Democrat Gov. Gavin Newsome proposes allowing undocumented residents under the age of 26 to enroll in the state's Medicaid program. The plan is estimated to cost the Golden State $98 million a year to operate.

Some Democrat lawmakers want to include low-income people of all ages, regardless of their immigration status, which would amount to an estimated $3.4 billion. 

The state Senate has proposed covering all adults ages 19 to 25, plus all senior citizens 65 and older. Sen.

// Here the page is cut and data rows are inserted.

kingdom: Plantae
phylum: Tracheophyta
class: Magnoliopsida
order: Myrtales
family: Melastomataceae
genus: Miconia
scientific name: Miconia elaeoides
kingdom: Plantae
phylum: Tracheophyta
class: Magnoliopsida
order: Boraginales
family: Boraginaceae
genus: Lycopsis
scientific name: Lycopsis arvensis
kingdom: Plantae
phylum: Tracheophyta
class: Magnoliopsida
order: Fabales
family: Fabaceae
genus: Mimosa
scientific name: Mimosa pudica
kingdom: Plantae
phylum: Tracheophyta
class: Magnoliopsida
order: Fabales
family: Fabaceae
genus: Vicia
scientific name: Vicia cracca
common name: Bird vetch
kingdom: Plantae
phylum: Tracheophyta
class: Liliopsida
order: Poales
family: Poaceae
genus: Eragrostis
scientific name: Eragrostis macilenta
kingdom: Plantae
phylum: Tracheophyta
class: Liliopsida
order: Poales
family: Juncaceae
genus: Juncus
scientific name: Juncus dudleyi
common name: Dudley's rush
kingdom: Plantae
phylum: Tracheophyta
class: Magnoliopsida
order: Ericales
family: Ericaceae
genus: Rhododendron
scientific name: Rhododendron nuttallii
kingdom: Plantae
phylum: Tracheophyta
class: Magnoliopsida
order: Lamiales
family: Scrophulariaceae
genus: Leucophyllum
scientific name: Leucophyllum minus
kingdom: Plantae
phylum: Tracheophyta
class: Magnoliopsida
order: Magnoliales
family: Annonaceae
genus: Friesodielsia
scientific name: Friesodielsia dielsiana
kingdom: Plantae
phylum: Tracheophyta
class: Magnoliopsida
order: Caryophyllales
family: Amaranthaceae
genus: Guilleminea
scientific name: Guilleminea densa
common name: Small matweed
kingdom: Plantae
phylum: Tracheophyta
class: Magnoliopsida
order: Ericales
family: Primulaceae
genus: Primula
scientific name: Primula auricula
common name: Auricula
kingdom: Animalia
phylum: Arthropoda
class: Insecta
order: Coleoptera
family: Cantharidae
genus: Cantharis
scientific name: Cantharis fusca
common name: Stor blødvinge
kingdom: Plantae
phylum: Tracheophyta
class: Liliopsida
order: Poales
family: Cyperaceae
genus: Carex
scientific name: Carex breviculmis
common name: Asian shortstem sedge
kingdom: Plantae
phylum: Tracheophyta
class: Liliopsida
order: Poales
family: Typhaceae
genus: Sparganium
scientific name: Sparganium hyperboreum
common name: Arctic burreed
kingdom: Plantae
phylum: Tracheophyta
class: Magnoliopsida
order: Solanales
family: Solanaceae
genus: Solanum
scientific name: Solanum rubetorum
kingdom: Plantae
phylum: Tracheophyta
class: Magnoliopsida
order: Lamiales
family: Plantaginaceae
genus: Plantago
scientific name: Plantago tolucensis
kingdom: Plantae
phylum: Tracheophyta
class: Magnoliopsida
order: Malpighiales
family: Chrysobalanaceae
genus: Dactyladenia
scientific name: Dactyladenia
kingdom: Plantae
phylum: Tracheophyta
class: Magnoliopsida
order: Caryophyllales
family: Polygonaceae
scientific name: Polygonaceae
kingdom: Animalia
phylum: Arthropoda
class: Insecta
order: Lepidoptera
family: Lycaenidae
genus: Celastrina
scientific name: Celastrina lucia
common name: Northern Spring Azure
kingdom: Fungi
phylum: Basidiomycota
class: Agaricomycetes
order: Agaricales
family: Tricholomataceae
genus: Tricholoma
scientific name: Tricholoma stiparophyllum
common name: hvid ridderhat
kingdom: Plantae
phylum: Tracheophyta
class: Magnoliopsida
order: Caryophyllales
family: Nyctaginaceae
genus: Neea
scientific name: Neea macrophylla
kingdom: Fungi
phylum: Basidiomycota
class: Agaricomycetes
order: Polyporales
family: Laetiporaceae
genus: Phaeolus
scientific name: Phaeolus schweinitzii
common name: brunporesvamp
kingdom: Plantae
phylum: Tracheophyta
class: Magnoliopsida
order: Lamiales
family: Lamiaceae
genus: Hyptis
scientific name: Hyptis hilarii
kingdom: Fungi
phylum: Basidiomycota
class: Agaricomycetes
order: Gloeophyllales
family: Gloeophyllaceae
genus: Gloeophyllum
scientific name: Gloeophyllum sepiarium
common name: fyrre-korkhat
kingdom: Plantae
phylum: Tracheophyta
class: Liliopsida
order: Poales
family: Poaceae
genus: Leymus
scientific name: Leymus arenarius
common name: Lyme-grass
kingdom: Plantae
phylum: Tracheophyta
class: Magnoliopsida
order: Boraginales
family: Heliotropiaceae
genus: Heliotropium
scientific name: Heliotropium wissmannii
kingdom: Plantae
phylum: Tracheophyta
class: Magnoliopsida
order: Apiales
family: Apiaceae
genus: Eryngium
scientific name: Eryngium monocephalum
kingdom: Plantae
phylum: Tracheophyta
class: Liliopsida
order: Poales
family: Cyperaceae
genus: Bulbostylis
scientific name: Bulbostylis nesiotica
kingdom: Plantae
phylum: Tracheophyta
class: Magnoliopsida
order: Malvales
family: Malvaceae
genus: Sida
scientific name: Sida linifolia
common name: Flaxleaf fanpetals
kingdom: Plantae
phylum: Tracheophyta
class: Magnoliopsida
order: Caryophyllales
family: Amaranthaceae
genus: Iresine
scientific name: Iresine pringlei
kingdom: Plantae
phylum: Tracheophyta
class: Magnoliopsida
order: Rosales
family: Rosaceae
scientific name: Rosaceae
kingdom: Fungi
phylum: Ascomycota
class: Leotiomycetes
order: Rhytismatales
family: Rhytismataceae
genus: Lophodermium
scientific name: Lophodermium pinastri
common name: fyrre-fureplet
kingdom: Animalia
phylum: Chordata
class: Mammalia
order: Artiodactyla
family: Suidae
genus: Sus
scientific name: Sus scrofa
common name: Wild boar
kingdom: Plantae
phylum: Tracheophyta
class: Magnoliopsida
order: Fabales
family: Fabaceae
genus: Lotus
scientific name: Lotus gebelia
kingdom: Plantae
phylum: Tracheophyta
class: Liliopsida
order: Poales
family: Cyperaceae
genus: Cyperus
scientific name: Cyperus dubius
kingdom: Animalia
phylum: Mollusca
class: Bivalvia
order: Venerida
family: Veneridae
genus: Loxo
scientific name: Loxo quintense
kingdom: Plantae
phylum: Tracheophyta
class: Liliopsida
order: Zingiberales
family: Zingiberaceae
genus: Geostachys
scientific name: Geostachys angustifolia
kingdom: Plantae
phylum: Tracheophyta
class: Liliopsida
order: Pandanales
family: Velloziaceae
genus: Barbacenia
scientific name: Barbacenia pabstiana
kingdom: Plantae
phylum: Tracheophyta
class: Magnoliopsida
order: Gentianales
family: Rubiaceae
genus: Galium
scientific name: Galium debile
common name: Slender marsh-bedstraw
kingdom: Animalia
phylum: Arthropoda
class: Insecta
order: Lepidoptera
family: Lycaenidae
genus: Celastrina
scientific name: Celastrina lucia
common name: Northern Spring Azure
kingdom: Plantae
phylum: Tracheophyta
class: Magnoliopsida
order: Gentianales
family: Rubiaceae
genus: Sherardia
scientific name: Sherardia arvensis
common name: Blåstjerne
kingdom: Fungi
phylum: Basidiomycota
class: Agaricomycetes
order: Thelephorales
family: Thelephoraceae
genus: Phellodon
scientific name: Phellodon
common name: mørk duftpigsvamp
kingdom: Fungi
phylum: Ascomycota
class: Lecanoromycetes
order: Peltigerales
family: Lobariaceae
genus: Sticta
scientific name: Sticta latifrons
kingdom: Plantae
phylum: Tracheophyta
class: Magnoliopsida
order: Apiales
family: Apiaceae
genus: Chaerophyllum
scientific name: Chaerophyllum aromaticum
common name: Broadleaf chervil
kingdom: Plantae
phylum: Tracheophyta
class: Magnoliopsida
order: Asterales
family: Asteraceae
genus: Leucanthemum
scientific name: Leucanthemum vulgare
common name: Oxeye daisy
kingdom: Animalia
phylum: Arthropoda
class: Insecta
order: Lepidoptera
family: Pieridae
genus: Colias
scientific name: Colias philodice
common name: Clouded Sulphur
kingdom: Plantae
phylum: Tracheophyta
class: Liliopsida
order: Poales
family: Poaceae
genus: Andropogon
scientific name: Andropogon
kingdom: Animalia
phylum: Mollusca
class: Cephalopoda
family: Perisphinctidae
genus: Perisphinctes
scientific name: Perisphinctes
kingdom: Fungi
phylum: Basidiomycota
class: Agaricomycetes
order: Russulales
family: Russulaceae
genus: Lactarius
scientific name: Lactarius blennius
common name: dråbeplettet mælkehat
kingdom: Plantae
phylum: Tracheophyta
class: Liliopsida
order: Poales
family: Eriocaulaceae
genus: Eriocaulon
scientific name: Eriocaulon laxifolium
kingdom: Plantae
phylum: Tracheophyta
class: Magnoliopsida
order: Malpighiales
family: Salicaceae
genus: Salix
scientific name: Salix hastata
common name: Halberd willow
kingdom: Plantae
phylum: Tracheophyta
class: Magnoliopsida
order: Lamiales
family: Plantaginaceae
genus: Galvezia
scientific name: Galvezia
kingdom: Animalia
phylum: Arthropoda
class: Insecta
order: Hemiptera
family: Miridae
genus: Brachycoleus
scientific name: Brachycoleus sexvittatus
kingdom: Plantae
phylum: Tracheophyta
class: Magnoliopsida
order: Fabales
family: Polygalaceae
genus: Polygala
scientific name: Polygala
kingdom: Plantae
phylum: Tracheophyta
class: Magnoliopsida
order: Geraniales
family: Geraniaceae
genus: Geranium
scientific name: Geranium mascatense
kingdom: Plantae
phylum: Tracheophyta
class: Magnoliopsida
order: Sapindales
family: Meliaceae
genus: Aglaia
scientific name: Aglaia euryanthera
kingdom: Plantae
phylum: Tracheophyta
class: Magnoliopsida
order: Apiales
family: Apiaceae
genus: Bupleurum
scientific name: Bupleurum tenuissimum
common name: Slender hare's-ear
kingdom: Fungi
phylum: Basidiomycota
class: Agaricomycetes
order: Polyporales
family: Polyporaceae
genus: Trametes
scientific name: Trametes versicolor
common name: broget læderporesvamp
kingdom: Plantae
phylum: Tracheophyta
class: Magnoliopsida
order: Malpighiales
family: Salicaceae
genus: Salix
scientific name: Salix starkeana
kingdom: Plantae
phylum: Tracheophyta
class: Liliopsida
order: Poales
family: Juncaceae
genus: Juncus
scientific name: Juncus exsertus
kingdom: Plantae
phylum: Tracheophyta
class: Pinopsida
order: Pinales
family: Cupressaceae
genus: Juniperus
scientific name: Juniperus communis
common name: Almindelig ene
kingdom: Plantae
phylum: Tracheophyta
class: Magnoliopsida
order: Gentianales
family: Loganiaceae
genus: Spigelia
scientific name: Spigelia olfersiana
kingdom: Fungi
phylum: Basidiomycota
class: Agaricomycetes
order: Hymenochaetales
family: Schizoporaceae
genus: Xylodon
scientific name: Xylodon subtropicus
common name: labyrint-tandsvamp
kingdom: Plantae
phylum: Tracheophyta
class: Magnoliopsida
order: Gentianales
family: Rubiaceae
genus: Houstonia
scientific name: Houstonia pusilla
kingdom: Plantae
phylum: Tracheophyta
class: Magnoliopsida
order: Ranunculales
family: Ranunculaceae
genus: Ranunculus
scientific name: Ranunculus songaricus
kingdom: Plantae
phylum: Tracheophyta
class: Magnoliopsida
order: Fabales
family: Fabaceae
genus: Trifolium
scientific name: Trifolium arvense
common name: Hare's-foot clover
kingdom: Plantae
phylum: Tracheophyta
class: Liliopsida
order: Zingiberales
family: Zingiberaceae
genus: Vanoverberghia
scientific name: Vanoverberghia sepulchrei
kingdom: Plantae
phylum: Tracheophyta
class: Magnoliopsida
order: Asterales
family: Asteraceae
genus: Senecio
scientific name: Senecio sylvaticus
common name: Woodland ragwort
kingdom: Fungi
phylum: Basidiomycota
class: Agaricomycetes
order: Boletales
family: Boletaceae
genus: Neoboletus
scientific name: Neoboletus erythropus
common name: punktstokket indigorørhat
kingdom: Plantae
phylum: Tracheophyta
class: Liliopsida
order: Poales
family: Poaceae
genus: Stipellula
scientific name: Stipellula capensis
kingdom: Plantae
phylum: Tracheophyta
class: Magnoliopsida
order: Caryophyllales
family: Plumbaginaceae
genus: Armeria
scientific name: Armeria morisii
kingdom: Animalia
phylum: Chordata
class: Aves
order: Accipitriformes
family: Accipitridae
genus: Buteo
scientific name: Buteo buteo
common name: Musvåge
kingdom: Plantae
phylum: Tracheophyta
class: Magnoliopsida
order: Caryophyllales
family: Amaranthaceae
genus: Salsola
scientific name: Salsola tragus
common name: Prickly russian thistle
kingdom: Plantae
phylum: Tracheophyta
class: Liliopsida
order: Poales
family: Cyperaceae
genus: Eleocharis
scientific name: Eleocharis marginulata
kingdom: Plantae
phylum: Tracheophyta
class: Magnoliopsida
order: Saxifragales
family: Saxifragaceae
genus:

Maria Elana Durazo scoffed at the cost concerns, noting the state has a projected $21.5 billion budget surplus.

"When we have, you know, a good budget, then what's the reason for not addressing it?" she said.

Either move would be a first in the nation.

California is also considering a bill requiring everyone in the state to purchase health insurance. People who refuse would have to pay a penalty, and the money would go toward helping middle-income residents purchase private health insurance plans.

"We're going to penalize the citizens of this state that have followed the rules, but we're going to let somebody who has not followed the rules come in here and get the services for free. I just think that's wrong," Republican state Sen. Jeff Stone said about coverage of people in the US illegally.

Many immigrants who are in the country illegally are already enrolled for some government-funded programs, but they only cover emergencies and pregnancies.

The Senate and Assembly will finalize their budget proposals this week before beginning negotiations with the governor. State law says a budget has to be passed by June 15 or lawmakers forfeit their pay.